The Asset Vault platform creates a vertically integrated ecosystem that captures value across the entire energy storage lifecycle, combining Energy Vault's proven operational expertise with long-term asset ownership to generate predictable, recurring cash flows. Energy Vault will self-perform engineering, procurement, construction (EPC), and long-term service agreements for Asset Vault projects, creating multiple cash flow streams, while maintaining the flexibility to optimize returns through strategic capital deployment.
"Energy Vault has demonstrated exceptional execution capability in developing and operating energy storage projects, and we believe the Asset Vault platform positions the company to capture significant value in the rapidly expanding energy storage market," said Chris Leary, Head of Infra Equity, OIC. "The combination of Energy Vault's integrated capabilities, strong project pipeline, and experienced management team creates a compelling investment opportunity in critical energy infrastructure as the demand for power continues to grow at unprecedented rates."
Asset Vault consolidates Energy Vault’s growing portfolio of contracted and operational storage projects, with 3GW and 12+ GWh of top-tier projects identified, acquired and/or in operation today across the U.S., Europe and Australia. Current U.S. projects managed under the Asset Vault platform include the 57 MW / 114 MWh Cross Trails Battery Energy Storage System (BESS) as well as the 8.5 MW / 293 MWh Calistoga Resiliency Center, a hybrid energy storage system combining clean hydrogen with battery cells. Both projects are supported by long-term offtake agreements and benefit from Investment Tax Credit (ITC) incentives as well as project-level debt financing, positioning the platform for 15% + targeted levered IRRs over a 20-year asset life, yielding highly-visible, profitable and recurring cash flows.
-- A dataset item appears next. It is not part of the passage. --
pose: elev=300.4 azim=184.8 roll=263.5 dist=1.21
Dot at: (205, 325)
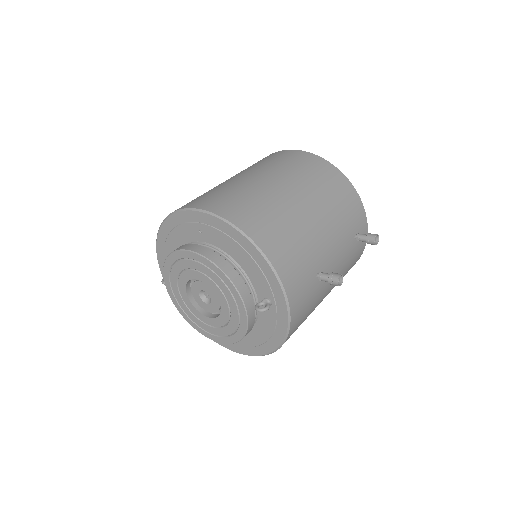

Also managed under the Asset Vault platform is the recently-acquired 125 MW / 1.0 GWh Stoney Creek BESS, located in New South Wales, Australia and backed by a 14-year Long-Term Energy Service Agreement (LTESA) with AEMO Services as the Consumer Trustee under the New South Wales Electricity Infrastructure Roadmap.
The Company expects Asset Vault to generate over $100 million in recurring annual EBITDA within the next 3-4 years, representing significant additive value to Energy Vault's existing Energy Storage Solutions business.
For more details on Asset Vault, the company is scheduling a virtual Investor and Analyst Day on Wednesday October 29th, 2025. Registration details can be accessed here: https://www.energyvault.com/rsvpinvestorday2025
Advisors
Jefferies LLC acted as sole placement agent and exclusive financial advisor, and Vinson & Elkins LLP acted as legal advisor, to Energy Vault. Greenberg Traurig, LLP acted as legal advisor to OIC.